> [Problem to solve]:
Copy the material exactly, from its first line through the line that contains "text_box [100, 637, 1556, 1040]", and stop there.

> [Data records]:

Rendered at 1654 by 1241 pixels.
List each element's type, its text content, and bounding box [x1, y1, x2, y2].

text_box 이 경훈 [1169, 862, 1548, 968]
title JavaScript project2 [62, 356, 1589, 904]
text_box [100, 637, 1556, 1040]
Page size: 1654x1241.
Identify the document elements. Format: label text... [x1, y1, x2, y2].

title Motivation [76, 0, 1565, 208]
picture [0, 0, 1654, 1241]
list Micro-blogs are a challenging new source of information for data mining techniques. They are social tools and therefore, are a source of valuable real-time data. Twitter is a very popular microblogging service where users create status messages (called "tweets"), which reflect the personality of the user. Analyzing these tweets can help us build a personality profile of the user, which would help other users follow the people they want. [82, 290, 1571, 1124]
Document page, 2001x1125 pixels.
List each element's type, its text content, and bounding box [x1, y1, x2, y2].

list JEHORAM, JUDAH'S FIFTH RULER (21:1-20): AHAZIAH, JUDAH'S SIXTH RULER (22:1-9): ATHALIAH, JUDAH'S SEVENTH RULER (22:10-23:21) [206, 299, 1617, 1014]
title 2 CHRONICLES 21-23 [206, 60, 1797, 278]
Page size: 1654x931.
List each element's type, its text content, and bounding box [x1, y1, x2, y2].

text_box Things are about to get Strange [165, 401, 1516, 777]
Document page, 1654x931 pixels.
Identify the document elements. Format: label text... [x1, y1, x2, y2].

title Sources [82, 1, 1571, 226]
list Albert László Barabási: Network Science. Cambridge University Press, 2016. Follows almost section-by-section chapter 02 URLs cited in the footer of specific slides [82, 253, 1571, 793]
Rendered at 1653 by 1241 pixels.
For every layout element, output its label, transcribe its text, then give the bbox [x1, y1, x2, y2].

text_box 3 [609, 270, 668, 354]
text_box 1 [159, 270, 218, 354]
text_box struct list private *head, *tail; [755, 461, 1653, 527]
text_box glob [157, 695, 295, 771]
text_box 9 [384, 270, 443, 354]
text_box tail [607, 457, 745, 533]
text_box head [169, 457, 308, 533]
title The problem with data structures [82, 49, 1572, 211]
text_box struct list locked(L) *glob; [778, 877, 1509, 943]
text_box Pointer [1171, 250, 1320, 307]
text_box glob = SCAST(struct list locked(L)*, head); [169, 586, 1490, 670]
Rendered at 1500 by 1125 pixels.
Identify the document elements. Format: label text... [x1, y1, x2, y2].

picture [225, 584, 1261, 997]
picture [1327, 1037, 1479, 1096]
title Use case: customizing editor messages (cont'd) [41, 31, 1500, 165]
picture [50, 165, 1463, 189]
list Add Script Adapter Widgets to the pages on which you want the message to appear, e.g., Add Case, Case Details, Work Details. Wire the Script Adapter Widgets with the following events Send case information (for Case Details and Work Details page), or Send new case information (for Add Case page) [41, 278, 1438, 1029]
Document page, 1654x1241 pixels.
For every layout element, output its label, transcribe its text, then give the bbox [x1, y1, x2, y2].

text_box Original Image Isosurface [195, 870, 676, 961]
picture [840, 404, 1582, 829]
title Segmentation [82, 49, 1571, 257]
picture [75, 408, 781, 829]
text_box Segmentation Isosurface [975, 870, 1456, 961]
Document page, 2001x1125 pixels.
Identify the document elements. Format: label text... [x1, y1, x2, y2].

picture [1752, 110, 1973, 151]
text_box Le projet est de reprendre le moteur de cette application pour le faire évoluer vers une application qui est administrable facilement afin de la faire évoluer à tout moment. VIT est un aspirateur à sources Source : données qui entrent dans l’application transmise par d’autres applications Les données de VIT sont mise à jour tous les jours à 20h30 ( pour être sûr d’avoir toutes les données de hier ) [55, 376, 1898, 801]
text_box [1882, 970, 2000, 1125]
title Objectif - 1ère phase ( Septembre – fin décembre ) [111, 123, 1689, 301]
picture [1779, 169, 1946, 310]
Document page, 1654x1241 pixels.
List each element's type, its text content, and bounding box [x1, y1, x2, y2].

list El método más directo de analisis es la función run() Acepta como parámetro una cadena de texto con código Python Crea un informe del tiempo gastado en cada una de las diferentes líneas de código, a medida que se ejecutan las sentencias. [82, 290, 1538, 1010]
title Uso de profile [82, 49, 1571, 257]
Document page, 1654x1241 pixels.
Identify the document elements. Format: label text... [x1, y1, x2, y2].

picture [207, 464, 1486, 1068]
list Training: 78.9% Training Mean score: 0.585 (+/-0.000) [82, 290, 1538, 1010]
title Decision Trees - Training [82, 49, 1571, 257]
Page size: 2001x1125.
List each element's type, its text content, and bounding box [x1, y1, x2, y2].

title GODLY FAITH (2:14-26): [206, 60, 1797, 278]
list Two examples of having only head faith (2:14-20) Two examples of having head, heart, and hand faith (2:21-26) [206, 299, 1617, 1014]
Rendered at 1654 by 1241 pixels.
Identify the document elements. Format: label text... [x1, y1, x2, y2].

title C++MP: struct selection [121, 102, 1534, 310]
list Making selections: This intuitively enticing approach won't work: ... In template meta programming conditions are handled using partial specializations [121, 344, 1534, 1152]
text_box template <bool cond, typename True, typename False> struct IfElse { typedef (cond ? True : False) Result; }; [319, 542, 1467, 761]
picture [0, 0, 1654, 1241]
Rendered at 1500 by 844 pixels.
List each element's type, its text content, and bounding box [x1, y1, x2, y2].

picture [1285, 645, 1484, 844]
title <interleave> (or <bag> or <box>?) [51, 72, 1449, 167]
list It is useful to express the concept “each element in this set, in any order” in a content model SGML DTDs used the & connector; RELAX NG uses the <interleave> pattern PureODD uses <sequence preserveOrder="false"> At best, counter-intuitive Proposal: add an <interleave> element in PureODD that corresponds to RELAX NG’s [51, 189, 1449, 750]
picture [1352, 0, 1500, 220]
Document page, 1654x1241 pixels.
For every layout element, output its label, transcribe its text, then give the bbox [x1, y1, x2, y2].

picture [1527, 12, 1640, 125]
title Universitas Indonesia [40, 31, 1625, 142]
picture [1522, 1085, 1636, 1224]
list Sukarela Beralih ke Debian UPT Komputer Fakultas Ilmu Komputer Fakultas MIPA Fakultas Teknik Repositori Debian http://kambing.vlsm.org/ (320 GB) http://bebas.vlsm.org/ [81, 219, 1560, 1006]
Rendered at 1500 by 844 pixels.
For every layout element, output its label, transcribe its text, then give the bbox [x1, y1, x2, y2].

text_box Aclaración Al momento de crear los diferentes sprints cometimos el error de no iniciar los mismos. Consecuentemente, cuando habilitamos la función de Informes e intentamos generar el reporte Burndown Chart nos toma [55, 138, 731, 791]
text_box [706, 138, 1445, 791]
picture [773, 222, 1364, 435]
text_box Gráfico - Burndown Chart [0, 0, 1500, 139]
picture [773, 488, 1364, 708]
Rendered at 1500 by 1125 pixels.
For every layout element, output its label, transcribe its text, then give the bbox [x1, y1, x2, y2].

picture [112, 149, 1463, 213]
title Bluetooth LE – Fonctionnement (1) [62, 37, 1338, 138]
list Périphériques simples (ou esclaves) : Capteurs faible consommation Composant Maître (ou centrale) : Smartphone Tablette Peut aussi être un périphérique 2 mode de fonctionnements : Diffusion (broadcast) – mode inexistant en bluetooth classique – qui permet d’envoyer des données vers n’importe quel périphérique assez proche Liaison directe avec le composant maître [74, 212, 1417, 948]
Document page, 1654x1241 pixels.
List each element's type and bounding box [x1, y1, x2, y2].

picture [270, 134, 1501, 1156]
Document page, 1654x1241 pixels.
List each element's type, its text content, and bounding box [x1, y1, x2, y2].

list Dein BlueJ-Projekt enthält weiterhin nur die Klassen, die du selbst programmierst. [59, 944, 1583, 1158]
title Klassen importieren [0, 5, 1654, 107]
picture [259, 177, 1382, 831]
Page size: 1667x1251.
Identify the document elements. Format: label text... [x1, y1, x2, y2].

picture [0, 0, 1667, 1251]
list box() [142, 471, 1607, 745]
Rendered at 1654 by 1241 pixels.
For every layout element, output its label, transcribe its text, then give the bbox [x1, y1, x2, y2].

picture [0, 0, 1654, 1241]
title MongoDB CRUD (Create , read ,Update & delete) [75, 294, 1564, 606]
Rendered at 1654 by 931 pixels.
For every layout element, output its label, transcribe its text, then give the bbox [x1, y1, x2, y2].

> [Worked answer]:
Rendered at 1654 by 1241 pixels.
List each element's type, its text content, and bounding box [x1, y1, x2, y2].

text_box 이 경훈 [1169, 862, 1548, 968]
title JavaScript project2 [62, 356, 1589, 904]
text_box [100, 637, 1556, 1040]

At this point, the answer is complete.